**Your objective:**
Only lines with the string "pasaje" should be returned from the data below.

**Listed records:**
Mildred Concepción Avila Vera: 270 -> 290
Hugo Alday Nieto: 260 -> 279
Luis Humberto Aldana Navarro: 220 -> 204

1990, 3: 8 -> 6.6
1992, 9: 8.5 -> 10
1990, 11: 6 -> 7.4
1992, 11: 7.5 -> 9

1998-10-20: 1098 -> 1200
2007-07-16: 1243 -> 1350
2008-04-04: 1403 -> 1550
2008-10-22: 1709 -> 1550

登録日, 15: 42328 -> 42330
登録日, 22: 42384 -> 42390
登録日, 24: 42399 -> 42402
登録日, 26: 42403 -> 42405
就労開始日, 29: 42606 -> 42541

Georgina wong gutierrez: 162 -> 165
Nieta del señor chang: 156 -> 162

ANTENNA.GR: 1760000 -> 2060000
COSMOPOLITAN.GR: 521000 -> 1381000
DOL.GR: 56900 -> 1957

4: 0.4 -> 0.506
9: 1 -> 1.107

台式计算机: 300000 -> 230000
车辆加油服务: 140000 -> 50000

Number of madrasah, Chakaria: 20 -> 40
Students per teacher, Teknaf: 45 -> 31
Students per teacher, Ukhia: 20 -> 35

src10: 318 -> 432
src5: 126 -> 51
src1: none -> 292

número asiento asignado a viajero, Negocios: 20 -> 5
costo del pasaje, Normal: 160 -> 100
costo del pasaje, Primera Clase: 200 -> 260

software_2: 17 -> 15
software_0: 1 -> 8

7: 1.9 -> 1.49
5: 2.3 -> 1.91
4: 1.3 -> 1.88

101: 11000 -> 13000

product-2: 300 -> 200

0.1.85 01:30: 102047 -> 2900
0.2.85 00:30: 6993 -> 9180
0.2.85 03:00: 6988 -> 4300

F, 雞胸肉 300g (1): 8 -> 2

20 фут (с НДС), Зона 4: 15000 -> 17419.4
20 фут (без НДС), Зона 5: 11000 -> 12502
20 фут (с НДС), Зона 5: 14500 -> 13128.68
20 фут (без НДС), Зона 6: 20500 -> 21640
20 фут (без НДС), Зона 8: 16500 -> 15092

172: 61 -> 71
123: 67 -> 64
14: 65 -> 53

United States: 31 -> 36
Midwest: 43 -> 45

**Answer to the problem:**
costo del pasaje, Normal: 160 -> 100
costo del pasaje, Primera Clase: 200 -> 260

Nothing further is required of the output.